A pandemia do covid-19 tem provocado uma ruptura na vida das pessoas, deixando-as subitamente enlutadas; há perdas tanto materiais quanto psíquicas para a população. Eles afetam padrões da comunidade e suas redes de apoio psicossocial, colocando em risco a capacidade de enfrentamento individual e coletivo. É um evento traumático que leva à perda do senso de segurança e proteção. A morte está invadindo nossas vidas sem pedir licença.

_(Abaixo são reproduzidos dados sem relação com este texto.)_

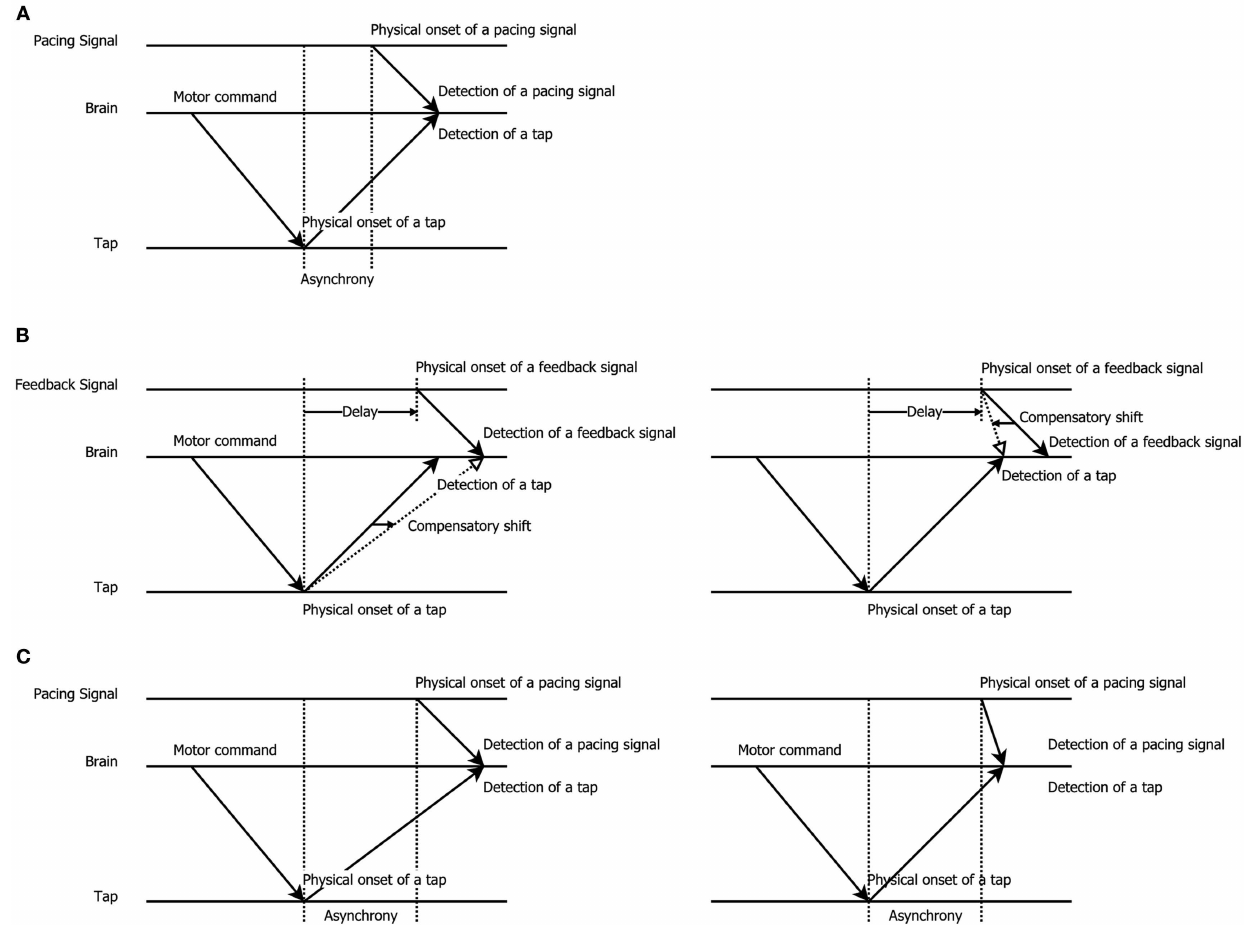
FIGURE 1 | Schematic illustration of the shift in tapping asynchrony after exposure to delayed feedback, modified fromAschersleben and Prinz (1997). (A) Synchronous tapping before adaptation: the latency difference between detection of a pacing signal (sound or flash) and tap gives rise to a tap asynchrony (tap-before-pacing-signal; Paillard–Fraisse hypothesis, Paillard, 1949; Fraisse, 1980; Aschersleben and Prinz, 1997). (B) Exposure to delayed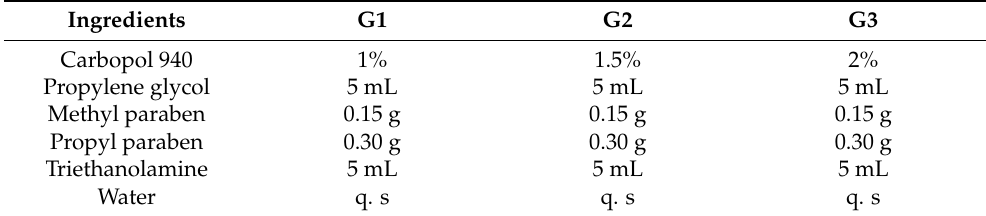
Table 4. Formulation of Carbopol gel.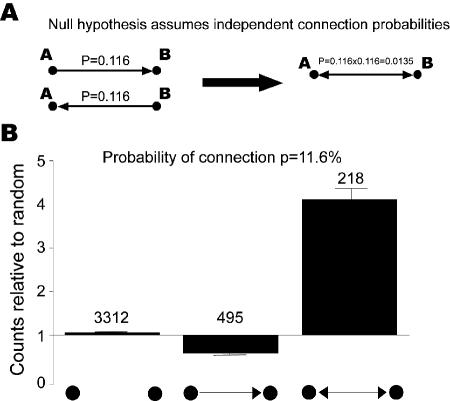
Two-Neuron Connectivity Patterns Are Nonrandom(A) Null hypothesis is generated by assuming independent probabilities of connection.(B) Reciprocal connections are four times more likely than predicted by the null hypothesis (p < 0.0001, Monte Carlo simulation to test for overrepresentation). Numbers on top of bars are actual counts. Error bars are standard deviations estimated by bootstrap method.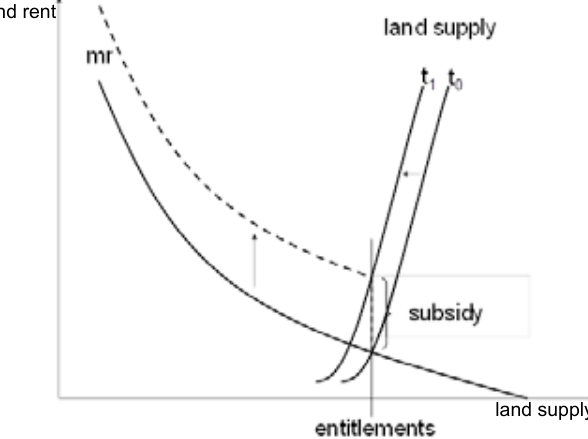
Figure 2. Effects of the SFP on land markets land rent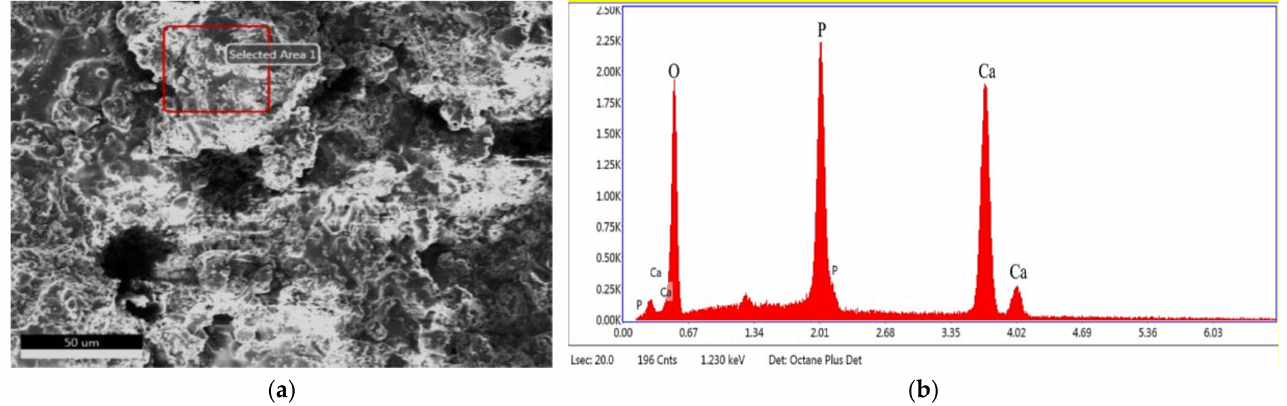
Figure 8. Element distribution of the HA coating surface: ( a ) EDS scanning region, ( b ) corresponding element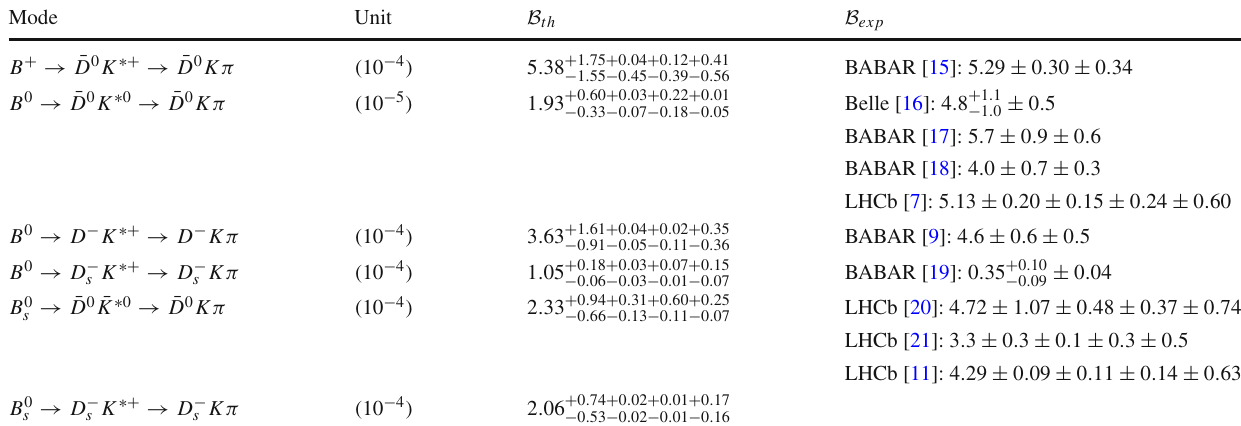
Table 1 The PQCD predictions for the branching ratios of the B ( s ) → ¯ D ( s ) K ∗ → ¯ D ( s ) K π decays in the quasi-two-body framework together with experimental data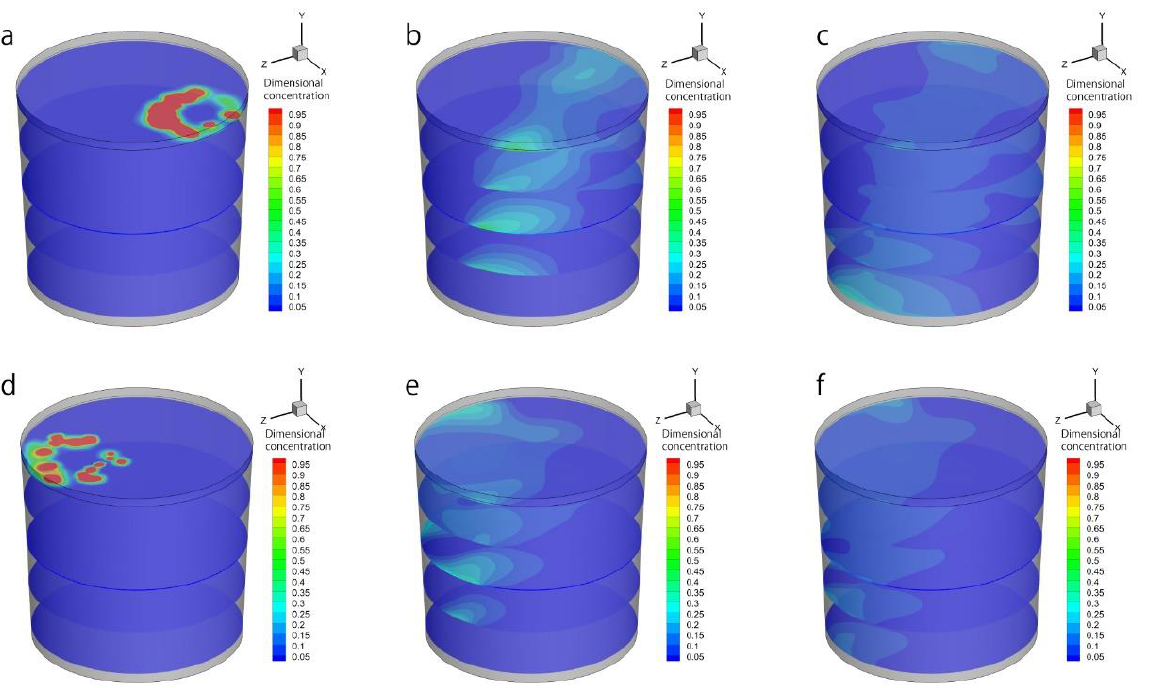
Figure 14. The contour of the slice of the dimensional concentration of the alloy species in the ladle when the alloy is added on the ‘slag eye’ above plug 1, after ( a ) 10 s, ( b ) 65 s, and ( c ) 120 s; when the alloy is added on the ‘slag eye’ above plug 2, after ( d ) 10 s, ( e ) 65 s, and ( f ) 120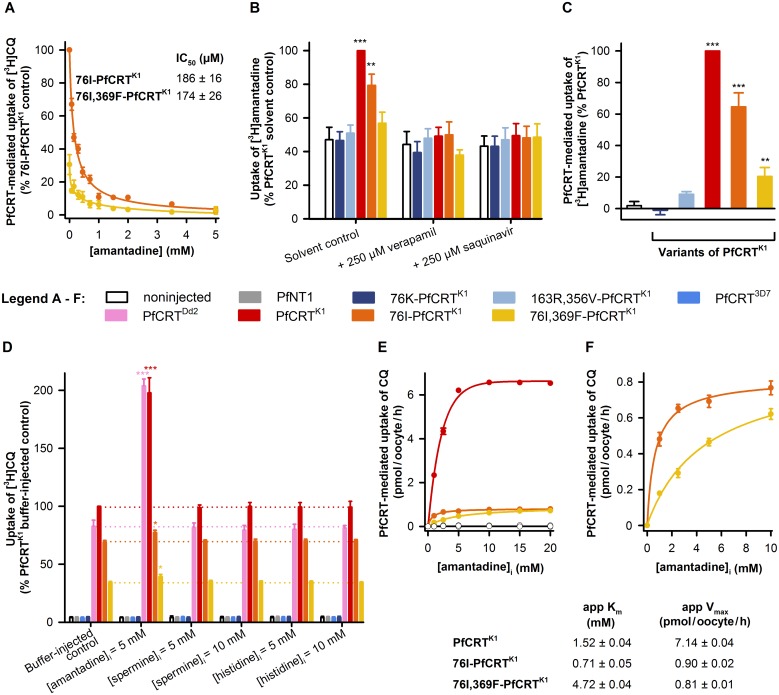
Isoforms of PfCRTK1 from amantadine-hypersensitive parasites transport amantadine.(A) Amantadine inhibits the transport of [3H]CQ via 76I-PfCRTK1 and 76I,369F-PfCRTK1 in a concentration-dependent manner (IC50s of 186 ± 16 and 174 ± 26 μM, respectively). (B) The uptake of [3H]amantadine (0.146 μM) in the absence and presence of verapamil or saquinavir. The measurements were undertaken at pH 5.0 and in the presence of 50 μM unlabeled amantadine. (C) The PfCRT-mediated transport of [3H]amantadine. Using the data shown for the solvent control in panel B, the component of [3H]amantadine transport attributable to PfCRT was calculated by subtracting the background level of accumulation (i.e., the average of the uptake measured in noninjected oocytes and oocytes expressing 76K-PfCRTK1) from that measured for each of the oocyte types. The rates of amantadine uptake (nmol per oocyte/h) in noninjected oocytes and PfCRTK1-expressing oocytes were 5.4 ± 0.9 and 12 ± 2.8, respectively. The asterisks denote a significant difference from the noninjected control: *P < 0.05; **P < 0.01; ***P < 0.001 (one-way ANOVA). (D) Trans-stimulation of PfCRT-mediated [3H]CQ transport by unlabeled amantadine. The oocytes were microinjected with a buffer control or with buffer containing amantadine, spermine, or histidine. The estimated intracellular concentrations ([compound]i) are indicated. The asterisks denote a significant difference from the relevant buffer-injected control. (E) Concentration-dependence of the trans-stimulation of [3H]CQ uptake by amantadine. The oocytes were microinjected with buffer containing amantadine to achieve an estimated [amantadine]i of 1 to 20 mM. The app Km and app Vmax values are the apparent kinetic parameters for the trans-stimulatory effect of amantadine. The data show CQ uptake above that measured in the relevant buffer-injected control; the total rates of CQ uptake are presented in S6 Fig. The noninjected data overlays the data obtained with oocytes expressing PfNT1, PfCRT3D7, or 76K-PfCRTK1. (F) A magnified plot of the 76I-PfCRTK1 and 76I,369F-PfCRTK1 data from panel E. In all panels, the data are the mean ± SEM of five independent experiments (performed using oocytes from different frogs), within which measurements were made from 10 oocytes per treatment. Where not shown, error bars fall within the symbols.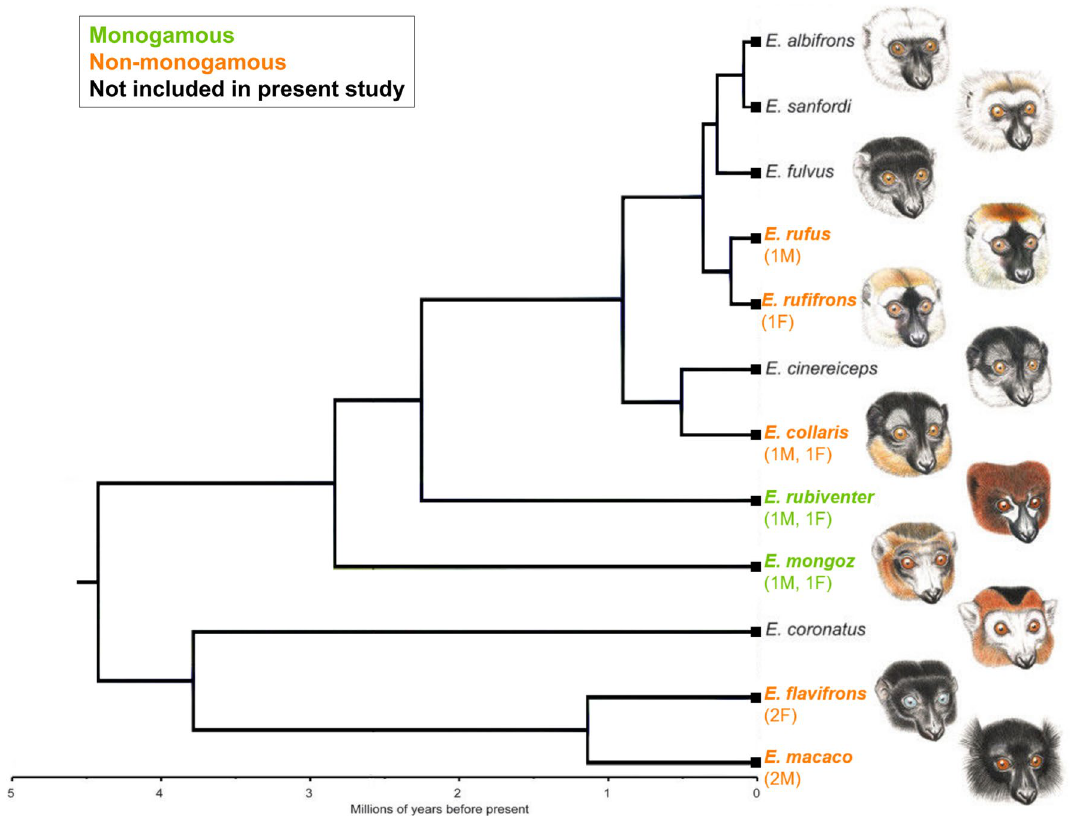
Figure 1. The mating system classification of seven Eulemur species at the Duke Lemur Center and their phylogenetic relationships, adapted from 39,51 . The number and sex of specimens from each focal species is denoted in parentheses. The source figure 51 is published under a creative commons attribution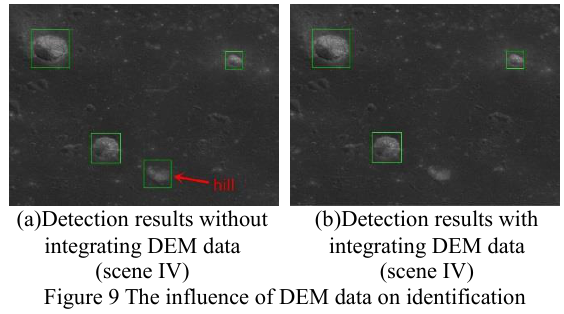
Figure 9 The influence of DEM data on identification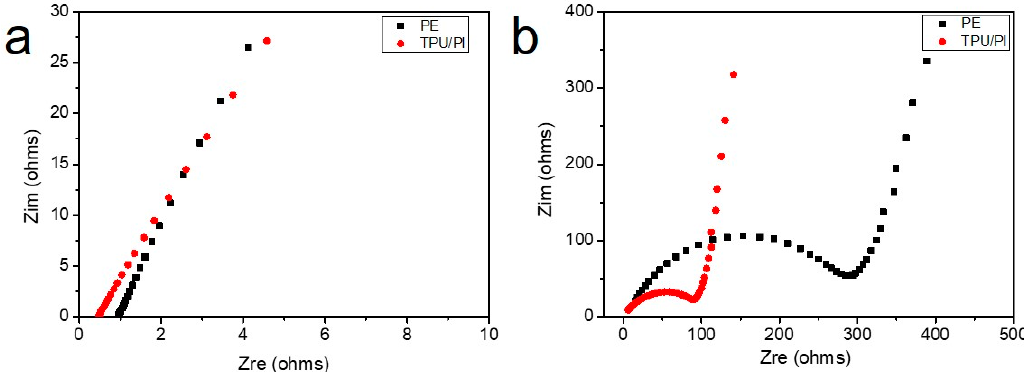
Figure 6. ( a ) EIS of PE and TPU/PI membranes, ( b ) EIS of batteries assembled with PE and TPU/PI TPU/PI membranes.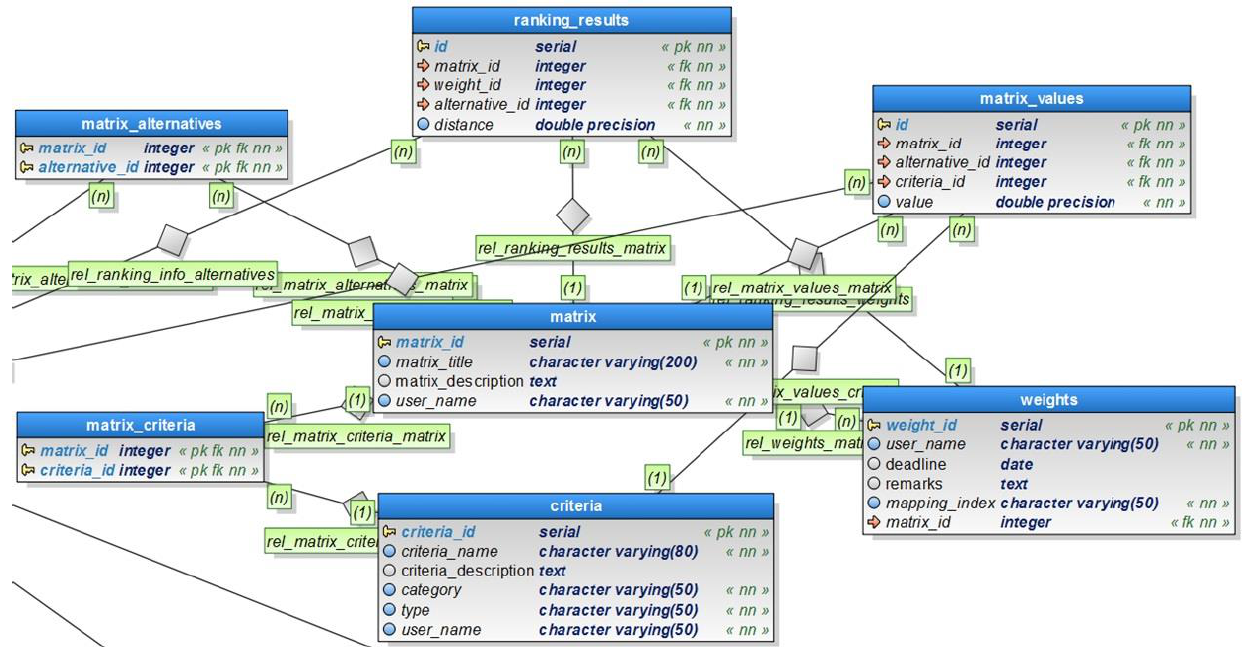
Figure 6. Data Model of the Decision Analysis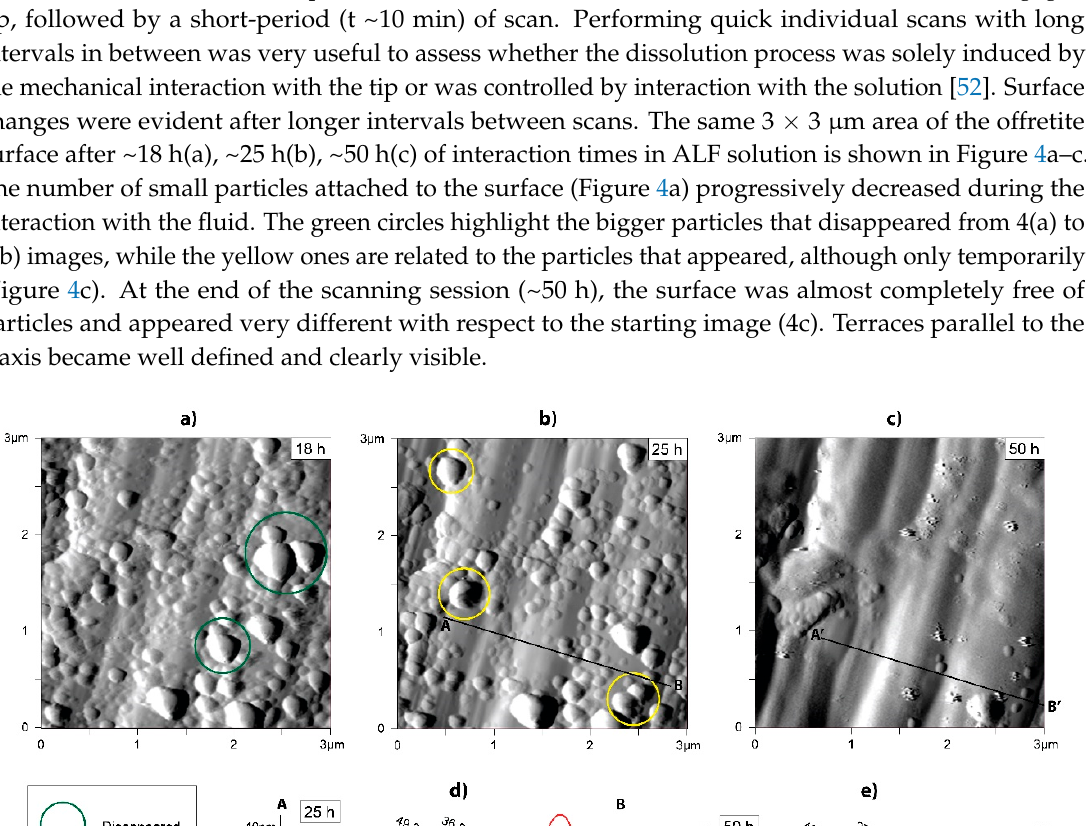
Figure 5. Sequence of amplitude retrace AFM images of the same surface area of FF surface at 37 °C ( a ) in water and at different time of interaction in ALF solution (pH 4.34): ( b ) 1 h; ( c ) 8 h. From the images and related sections ( d ) and ( e ) the surface dissolution and particles removal is notable. Gamble’s experiments on FF sample were also conducted at two different temperatures, 37 °C and 25 °C.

Diariamente somos impactados pelo noticiário trágico que nos informa a ocorrência de três mil mortes em média. Se por um lado, essa macabra estatística aterroriza boa parcela da população, de outro modo leva o país a viver o cenário da banalização da morte. Lamentavelmente, temos verificado o risco de que o enlutado seja visto apenas como “mais um”. A ideia propagada por autoridades públicas de que as mortes provocadas por essa crise sanitária são inevitáveis, tem contribuído para que se fortaleça o entendimento de que esses fatos devam ser minimizados como ocorrências dramáticas.
Parte da população cansada do vírus, até por estímulo de lideranças políticas, se sente motivada a seguir a vida como se ele já não fosse mais grave, circulando sem máscaras ou se aglomerando. Somos compelidos a concluir que a nossa sociedade está doente e alienada, desprezando valores éticos de preservação da vida. Por consequência, as mortes se intensificam e passam a ser consideradas apenas um detalhe. Há um embotamento cognitivo que nega o potencial gravoso da doença, o que faz com que alguns se achem “superiores”, “fortes” e que, por isso mesmo, não estão vulneráveis ao contágio. Concordam com a linha de raciocínio da “imunização de rebanho”. Desprezam a responsabilidade com a própria saúde e a dos outros.
A indiferença ao sofrimento das famílias que perderam entes queridos demonstra uma ausência de compaixão e respeito. Além da crise sanitária, estamos vivendo uma preocupante crise civilizatória. O cuidado com a vida, o direito ao luto e o respeito aos mortos, são, antes de tudo, questões humanitárias. Percebe-se o desvio do necessário contexto sócio, ético e cultural, que as circunstâncias nos impõem. O negacionismo que orienta esse comportamento, abre espaço para uma cultura necrófila, insensível à vida. A repetição cotidiana que ceifa a vida de centenas de brasileiros não deve ser vista como normal, como temos observado.
Ainda que alguns não queiram entender assim, essa é uma questão política contemporânea, que demanda reflexões que objetivem um reaprendizado de uma cultura em favor da vida.